Bursitis describes inflammation of one or more ‘bursae’, which in turn are small sacs of fluid lined by synovial membrane. The role of bursae (or a ‘bursa’ in the singular) is to provide a ‘cushion’ between bones, tendons and muscles around joints and thereby to reduce friction and impact. It achieves this by secreting lubricating synovial fluid, which is a viscous fluid that has a ‘yolk-like’ consistency – the word ‘synovial’ actually comes from the word ‘ovum’ – egg in Latin, and by using it to absorb impact.
In bursitis, the bursae become inflamed which makes movement of the afflicted area painful and difficult. Muscles and tendons can also further aggravate inflammation, thereby worsening the problem. In some cases this will reduce movement to the point where muscles become stiffened.
Signs and Symptoms
There are over 150 bursae in the human body, but the condition will mostly affect the ‘superficial bursae’. These are the prepatellar, retrocalcaneal and pes anserinus bursae – or the knees, shoulders and elbows. Common symptoms include:
- Joint pain
- Localized warmth
- Reddening of the skin
- Stinging pain around the joint that gets worse after activity
Often there are multiple causes that contribute to the development of bursitis. These include direct trauma to the area, autoimmune conditions, infection, iatrogenic causes (caused by physicians), repetitive movements, excessive pressure, arthritis, diabetes and sometimes scoliosis (in which the spine is curved from side to side). Most often, shoulder bursitis is the result of simple overuse.

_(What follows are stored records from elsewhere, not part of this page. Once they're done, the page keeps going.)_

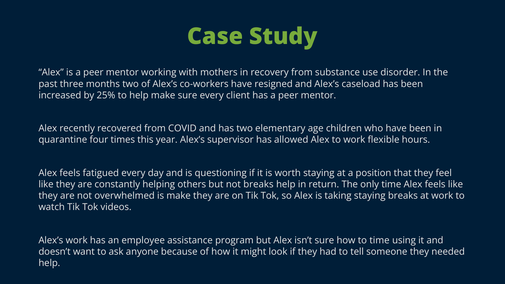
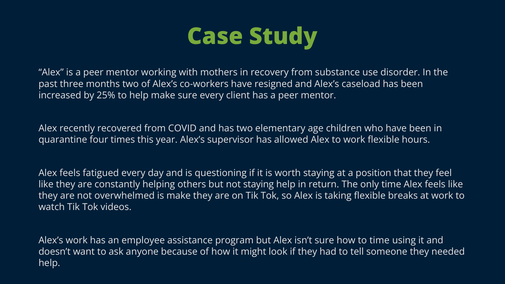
not breaks: breaks -> staying
taking staying: staying -> flexible
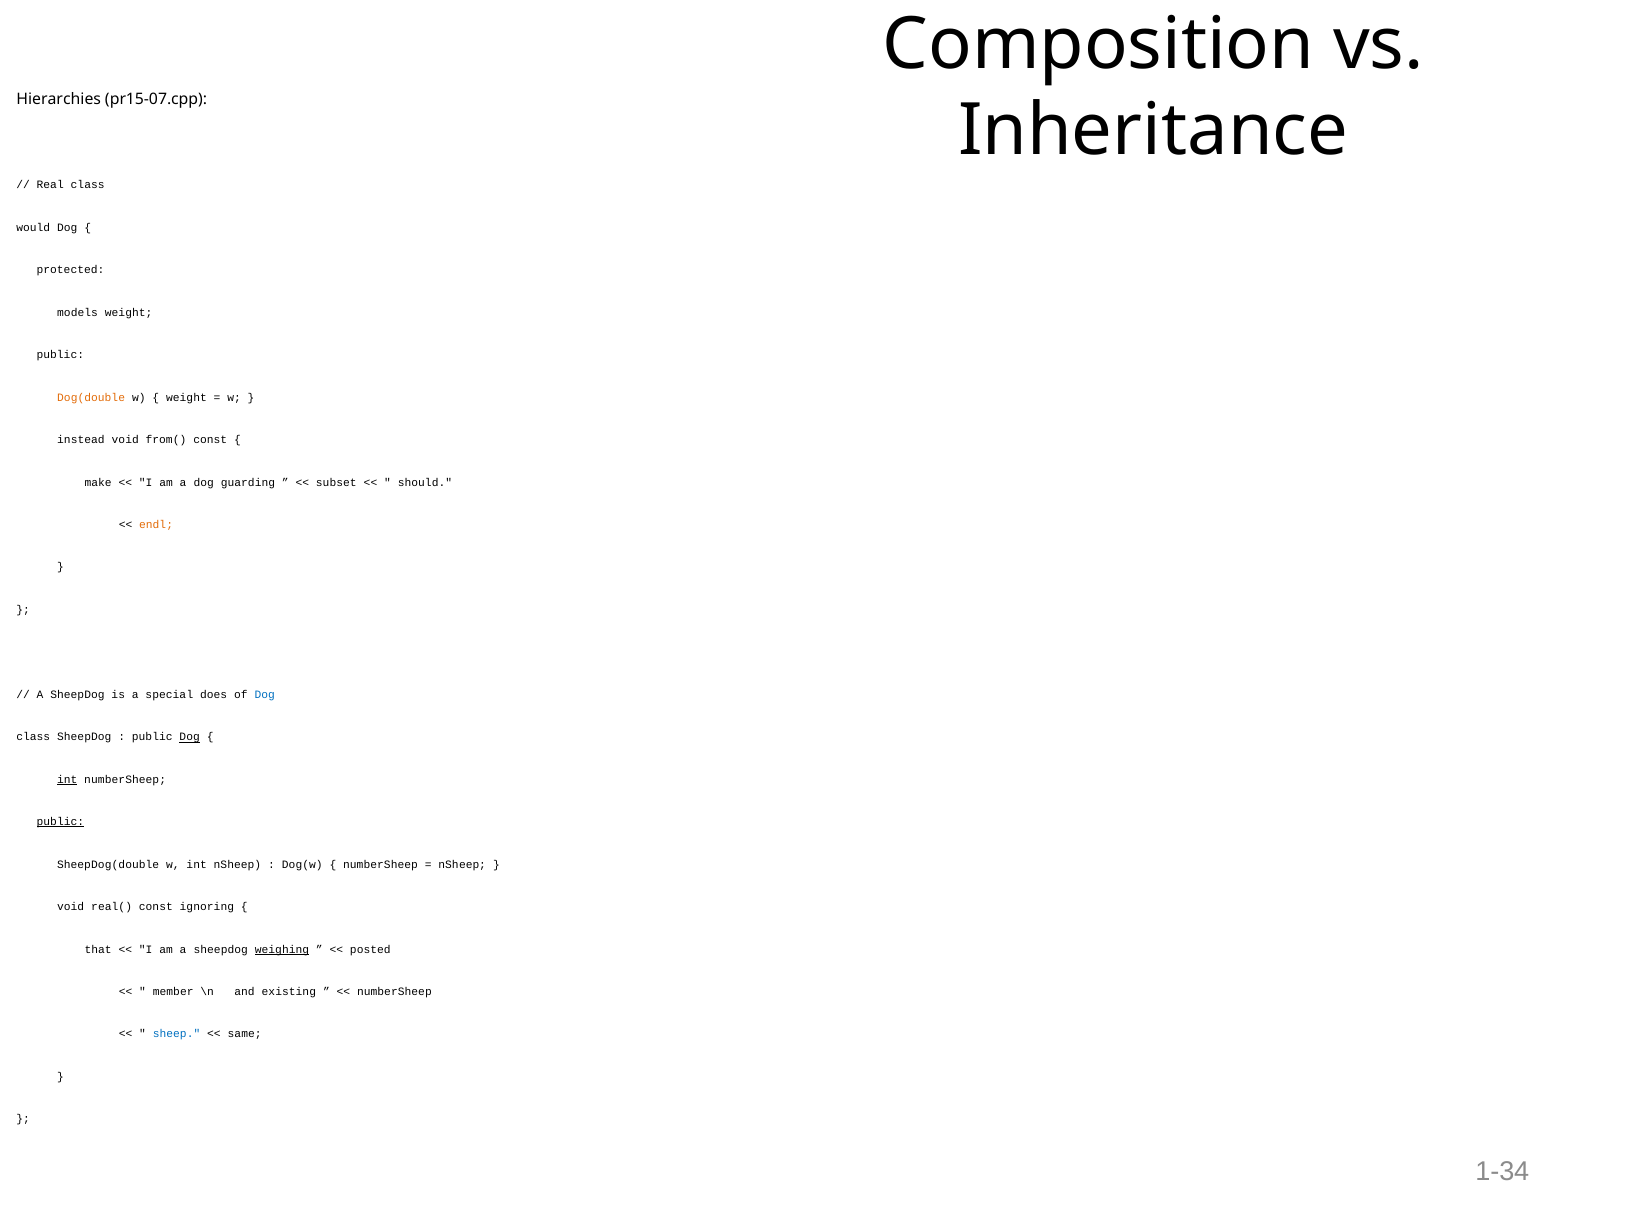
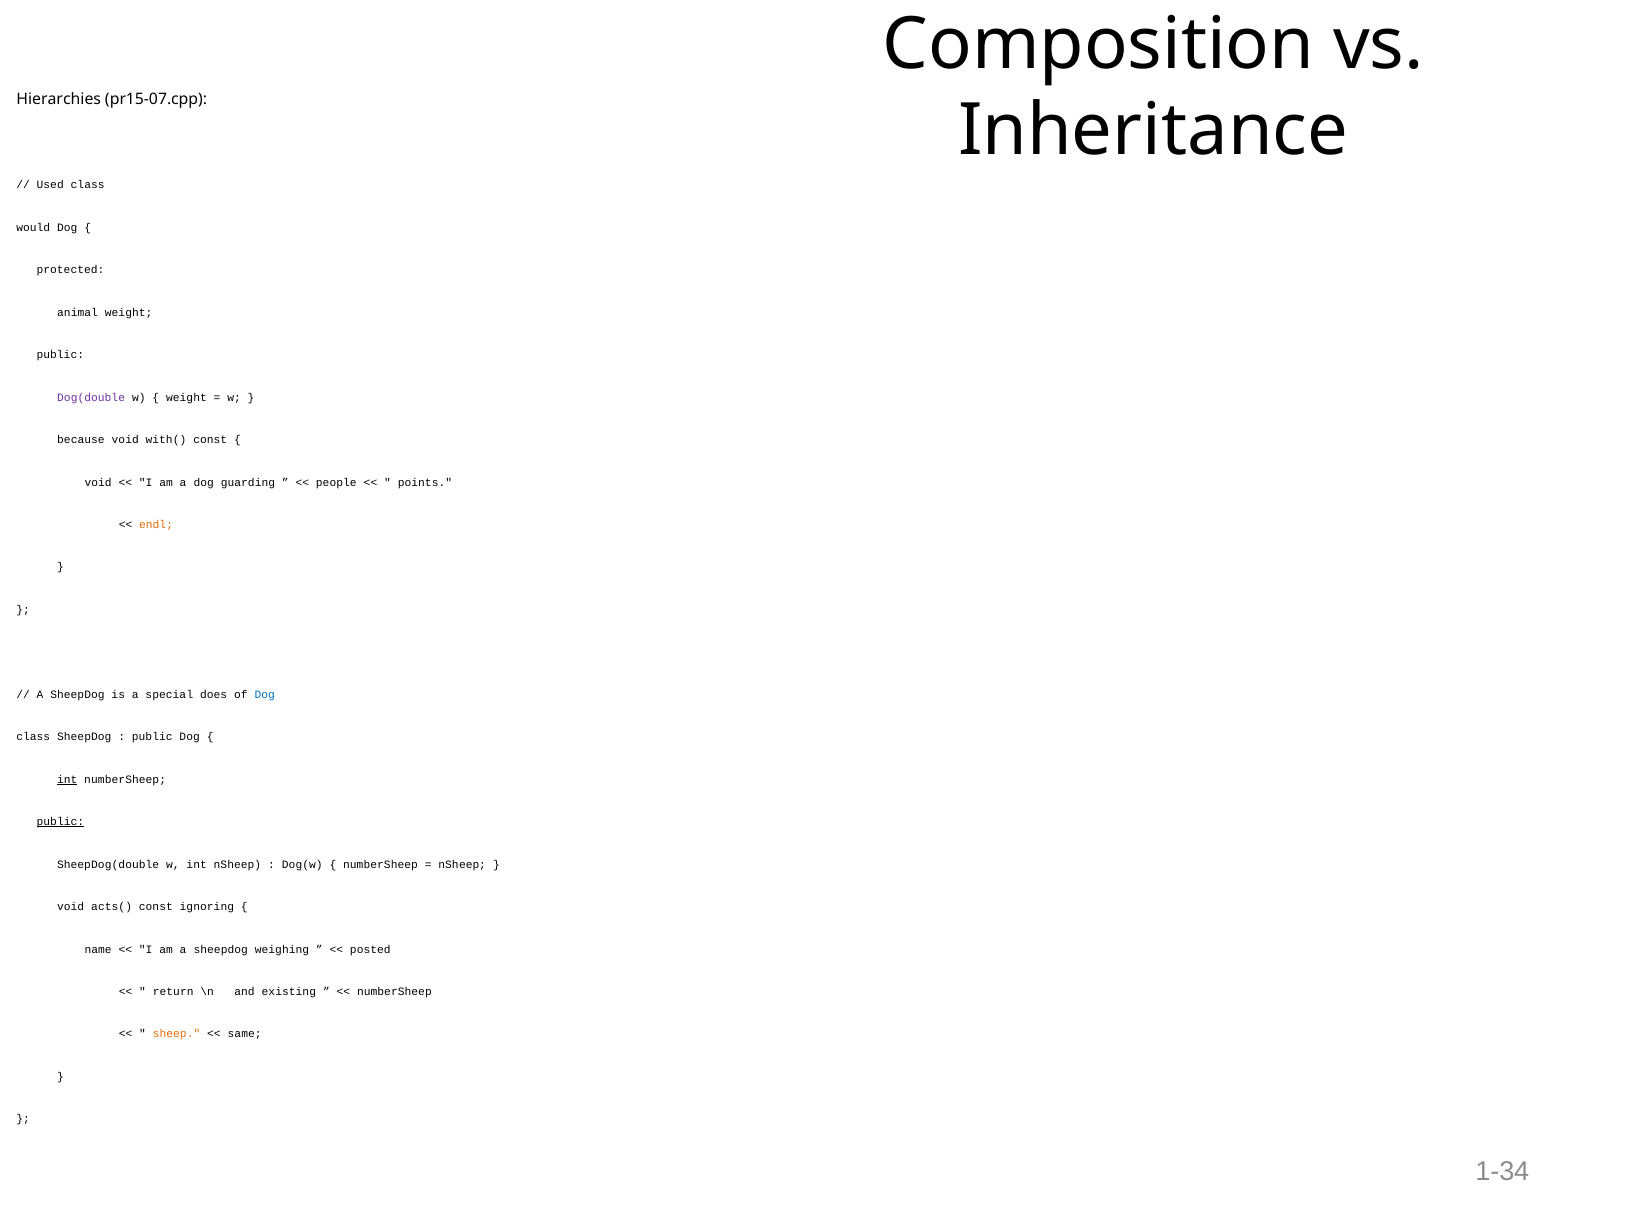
Real: Real -> Used
models: models -> animal
Dog(double colour: orange -> purple
instead: instead -> because
from(: from( -> with(
make at (98, 482): make -> void
subset: subset -> people
should: should -> points
Dog at (190, 737) underline: present -> none
real(: real( -> acts(
that: that -> name
weighing underline: present -> none
member: member -> return
sheep colour: blue -> orange
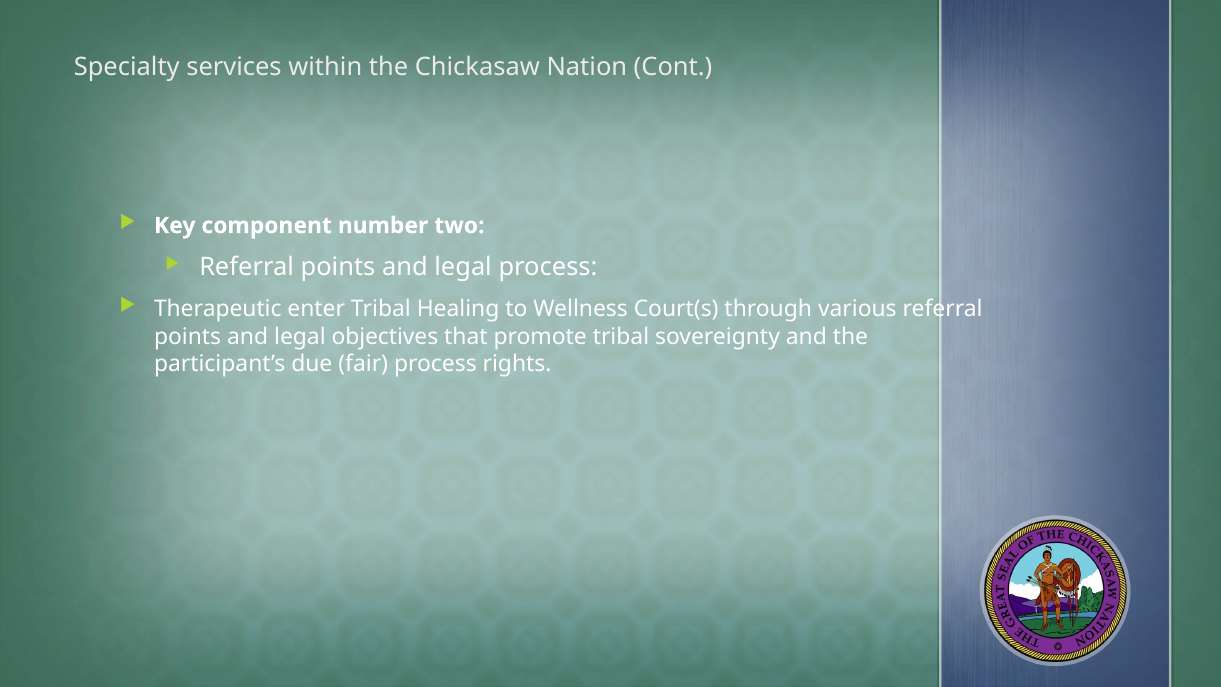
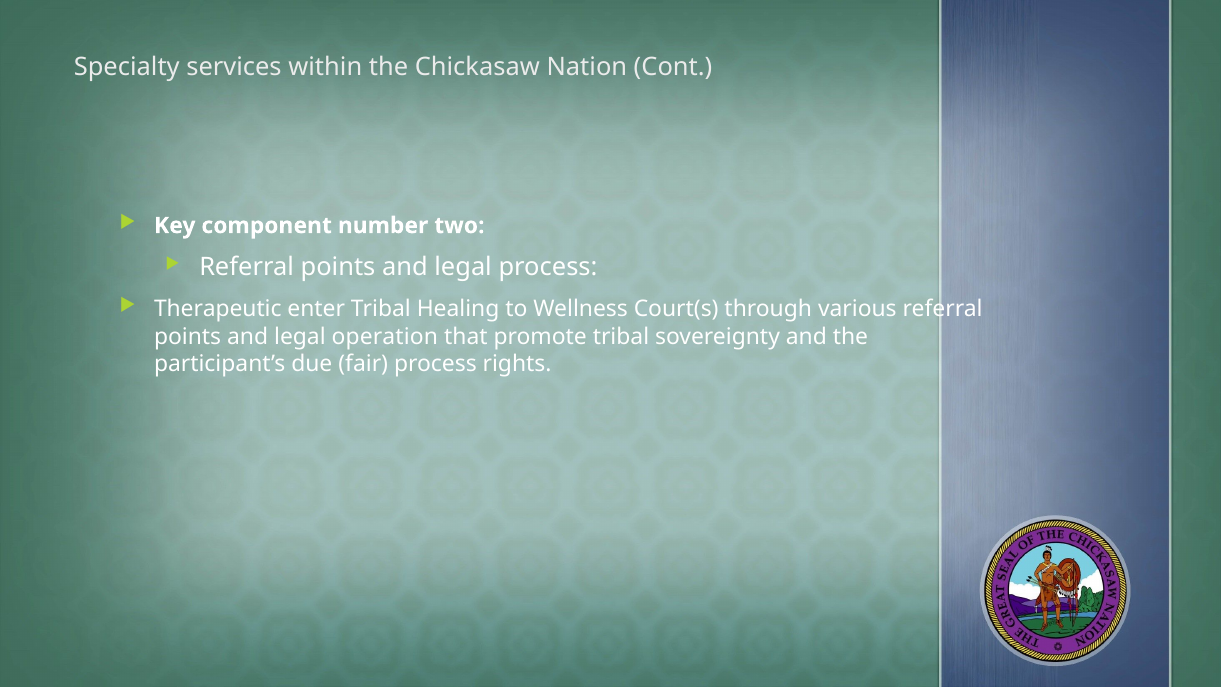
objectives: objectives -> operation
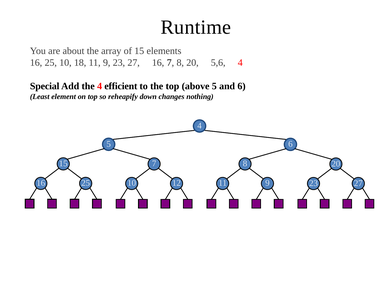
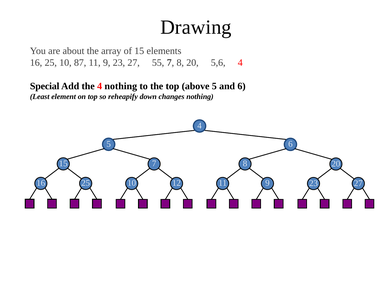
Runtime: Runtime -> Drawing
18: 18 -> 87
27 16: 16 -> 55
4 efficient: efficient -> nothing
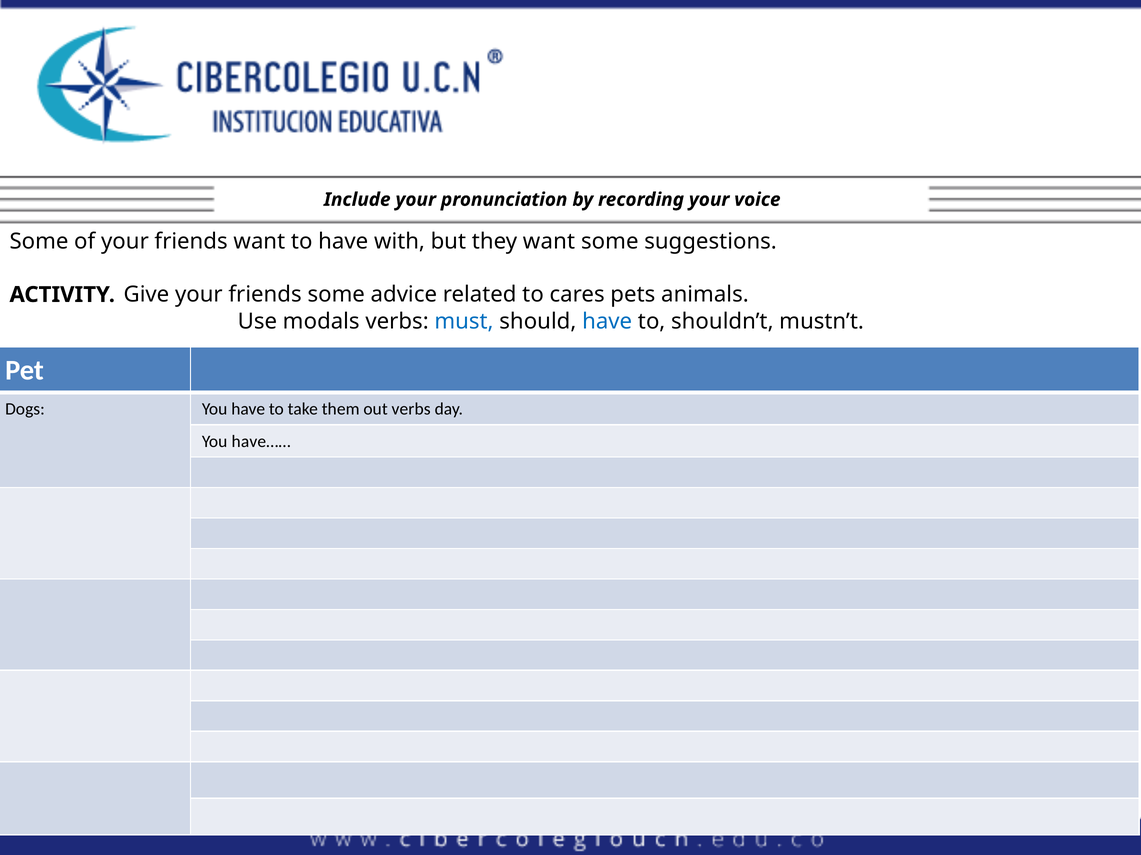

Treatment for bursitis will vary depending on the cause. Where the cause is infection, there may be visible signs of cellulitis around the area alongside flu-like symptoms such as fever, lethargy and sweating. In such cases, treatment can be achieved through the use of antibiotics and in some cases steroids. If this does not work, then surgery might be used (bursectomy) in order to remove the affected bursa. Bursectomy can be achieved either endoscopically or through open surgery. Following a bursectomy, the bursa will grow back in place but without the inflammation.
When there is no infection, bursitis will be treated symptomatically through a combination of rest, ice, elevation, physiotherapy, analgesics and anti-inflammatory medication. Compression bandages are not used as they may actually create more tension and friction around the joint. Again, in chronic cases, bursectomy may be a valid option.